Cognition engines often contain significant affordances for collaboration: yet we can also see that many web services are specifically designed for the kinds of collaborative endeavour, which generates the third key element in the knowledge networking system: social environments. Ranging from loose social networking utilities (Ning), to detailed groupwork systems (Wiggio), but also including real-time interaction channels, such as the simple Tinychat conference room system or more sophisticated systems like Elluminate, these environments establish an array of spaces, mediated by technologies, within which people can act socially in knowledge work.

The fourth and final element discernable within the contemporary web as a knowledge work system is the publication outlet.

In conclusion, then, we can say that the knowledge networking dynamics of the web involve distributed, conjoint action by humans and computers through web services which serve as information pumps, cognition engines, social environments and publication outlets. But, to be clear, it is not the case that each web site we encounter online serves for just one of these dynamic elements. Indeed, most web services include a combination of features which means they serve as all four elements at once, whether closely coupled (as for example in facebook), or more loosely. That said, individual users, as they form and participate in networks of knowledge, traverse several sites, use many services, to carve out from the available opportunities their own particular kinds of knowledge networks.
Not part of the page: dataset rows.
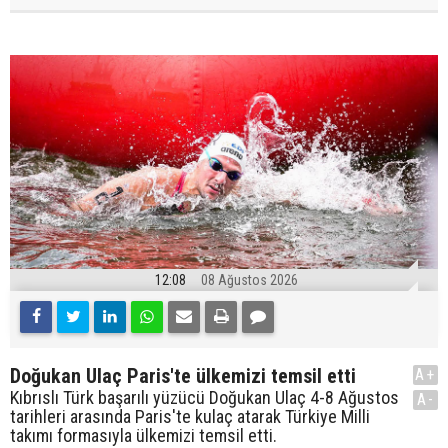
12:08
08 Ağustos 2026
Doğukan Ulaç Paris'te ülkemizi temsil etti
A+
Kıbrıslı Türk başarılı yüzücü Doğukan Ulaç 4-8 Ağustos
A-
tarihleri arasında Paris'te kulaç atarak Türkiye Milli
takımı formasıyla ülkemizi temsil etti.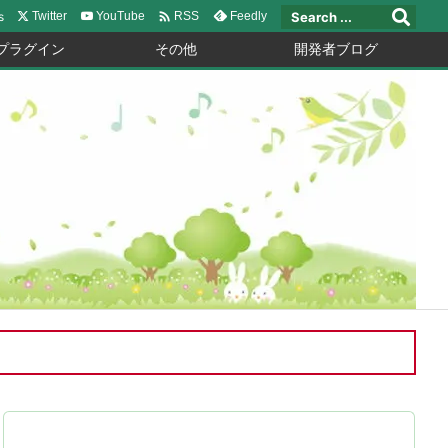

s
Twitter
YouTube
Feedly
RSS
プラグイン
その他
開発者ブログ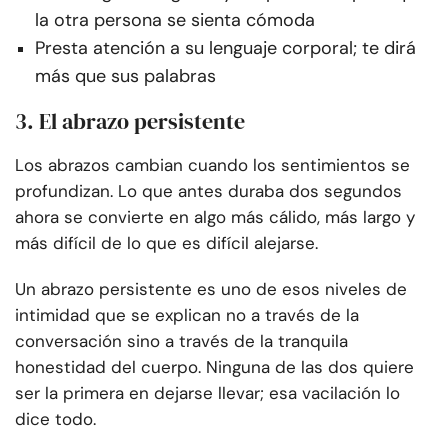
la otra persona se sienta cómoda
Presta atención a su lenguaje corporal; te dirá
más que sus palabras
3. El abrazo persistente
Los abrazos cambian cuando los sentimientos se
profundizan. Lo que antes duraba dos segundos
ahora se convierte en algo más cálido, más largo y
más difícil de lo que es difícil alejarse.
Un abrazo persistente es uno de esos niveles de
intimidad que se explican no a través de la
conversación sino a través de la tranquila
honestidad del cuerpo. Ninguna de las dos quiere
ser la primera en dejarse llevar; esa vacilación lo
dice todo.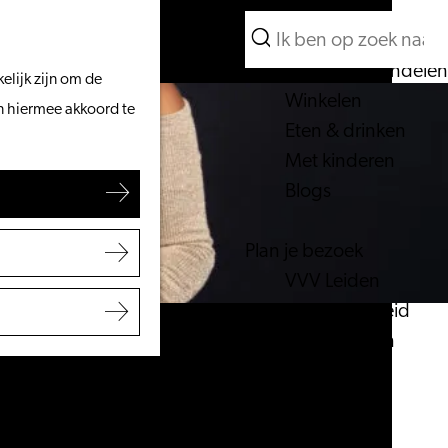
Wat te doen
Zoeken
Vanaf het water
Menu
Zoeken
Fietsen & wandelen
elijk zijn om de
Winkelen
an hiermee akkoord te
Eten & drinken
Met kinderen
Blogs
Plan je bezoek
VVV Leiden
Bereikbaarheid
Overnachten
Regio Leiden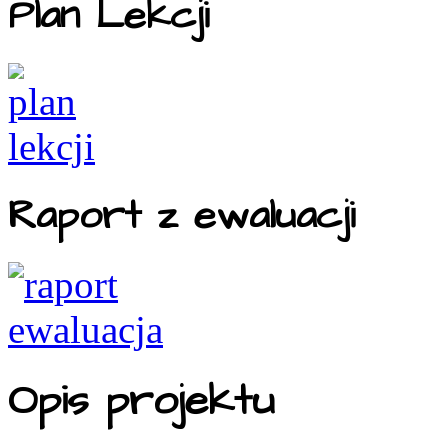
Plan Lekcji
Raport z ewaluacji
Opis projektu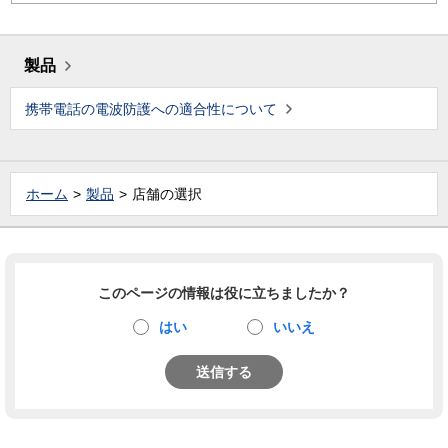
製品
携帯電話の電波防護への適合性について
ホーム
製品
店舗の選択
このページの情報は役に立ちましたか？
はい
いいえ
送信する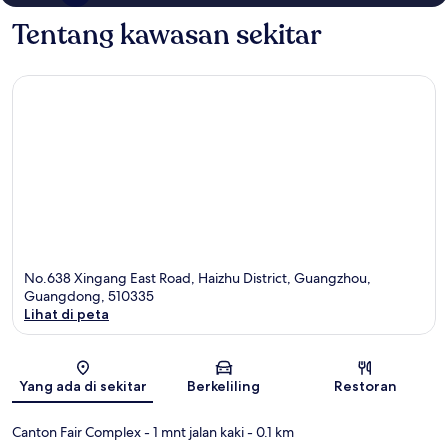
Tentang kawasan sekitar
No.638 Xingang East Road, Haizhu District, Guangzhou,
Guangdong, 510335
Lihat di peta
Peta
Yang ada di sekitar
Berkeliling
Restoran
Canton Fair Complex
- 1 mnt jalan kaki
- 0.1 km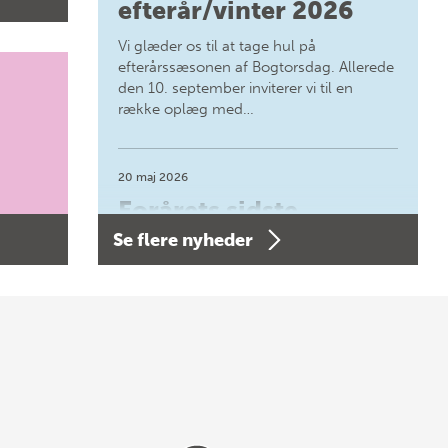
efterår/vinter 2026
Vi glæder os til at tage hul på
efterårssæsonen af Bogtorsdag. Allerede
den 10. september inviterer vi til en
række oplæg med…
20 maj 2026
Forårets sidste
Se flere nyheder
Bogtorsdag 11. juni
Forårets sidste Bogtorsdag 11. juni Vær
med, når vi sammen med Det Kgl.
Bibliotek i Aarhus fejrer forfatterne bag
vores nyes…
8 maj 2026
Spar op til 70% til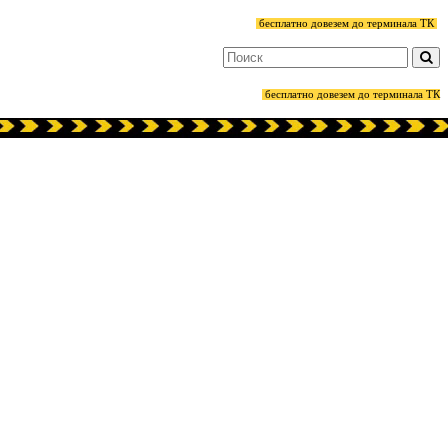
бесплатно довезем до терминала ТК
бесплатно довезем до терминала ТК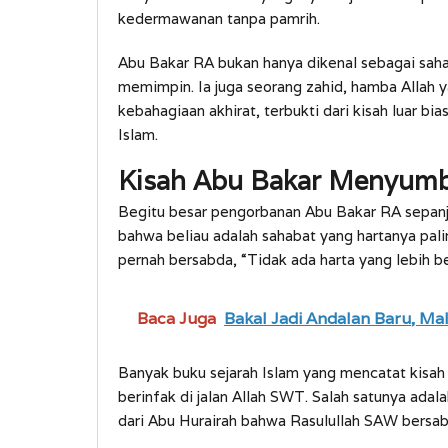
kedermawanan tanpa pamrih.
Abu Bakar RA bukan hanya dikenal sebagai saha
memimpin. Ia juga seorang zahid, hamba Allah 
kebahagiaan akhirat, terbukti dari kisah luar b
Islam.
Kisah Abu Bakar Menyum
Begitu besar pengorbanan Abu Bakar RA sepan
bahwa beliau adalah sahabat yang hartanya pal
pernah bersabda, “Tidak ada harta yang lebih b
Baca Juga
Bakal Jadi Andalan Baru, Mal
Banyak buku sejarah Islam yang mencatat kisa
berinfak di jalan Allah SWT. Salah satunya adal
dari Abu Hurairah bahwa Rasulullah SAW bersa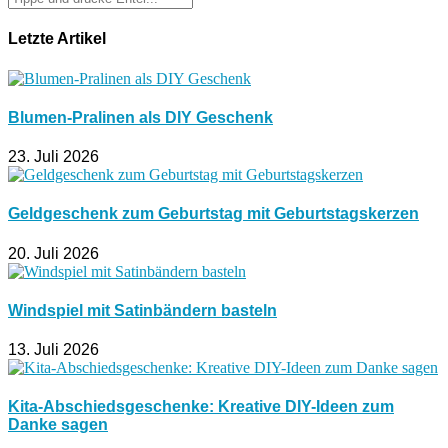
Letzte Artikel
Blumen-Pralinen als DIY Geschenk
23. Juli 2026
Geldgeschenk zum Geburtstag mit Geburtstagskerzen
20. Juli 2026
Windspiel mit Satinbändern basteln
13. Juli 2026
Kita-Abschiedsgeschenke: Kreative DIY-Ideen zum
Danke sagen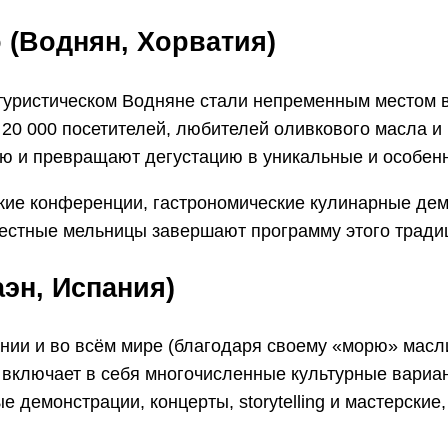
lo (Воднян, Хорватия)
туристическом Водняне стали непременным местом в
 20 000 посетителей, любителей оливкового масла и 
ию и превращают дегустацию в уникальные и особен
кие конференции, гастрономические кулинарные дем
местные мельницы завершают программу этого тради
аэн
,
Испания
)
ании и во всём мире (благодаря своему «морю» мас
 включает в себя многочисленные культурные вариа
е демонстрации, концерты, storytelling и мастерские,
Let me finish by providing two examples: one that is contained largely within a single service; and one that spans several.

Diigo, a bookmarking, collaborative research and web annotation service, is a clear example of how one single website can host services and permit user behaviours that constitute an entire knowledge network. Diigo pumps information (both from the web and within its own system), with a significant degree of filtering and enrichment by users; in the work of organising, analysing and reframing information, it serves as a cognitive engine; yet, since many people are engaged in that task – often in well-defined and purposive groups – it is a social environment as well; finally, the results of this knowledge work can become public, so Diigo serves also as an outlet, with an audience, for publication.

Yet, knowledge work systems can span several services and sites as well. RSS feeds found and managed through Feedmil can push information into a cognition engine involving Listphile: the cognitive work here is to array and manage individual items within a pretermined list form; and, while listphile is itself a social environment, the collaborators using it choose Wiggio as the locus of many of their active collaborative endeavours. Finally, the list – while available in Listphile for public consumption – is pushed to the world as embedded code within a blogging-based website linked to Twitter, using Tumblr. Note that, in this example, the Tumblr site is itself also serving as a cognition engine at times; the listphile service involves collaboration, social action and a degree of publication, but that the specific knowledge network formed emphasises specific uses for these services within the model I am outlining.

Ultimately, the contemporary web demonstrates the fluidity and agility of the so-called Web 2.0 approach – data and human endeavour is no longer necessarily concentrated at specific places and times, in forms that are unique or limited in their re-usability. Within such a web, many forms and examples of knowledge networking, using countless varieties of applications, will occur. But, in general terms, I would argue that all knowledge networking involves the collective activation of the four distinct elements I outline – information pumps, cognition engines, social environments, and publication outlets. Higher education must learn to imagine and build its own knowledge networks that draw on this model, and on the many excellent services for knowledge work available on the web.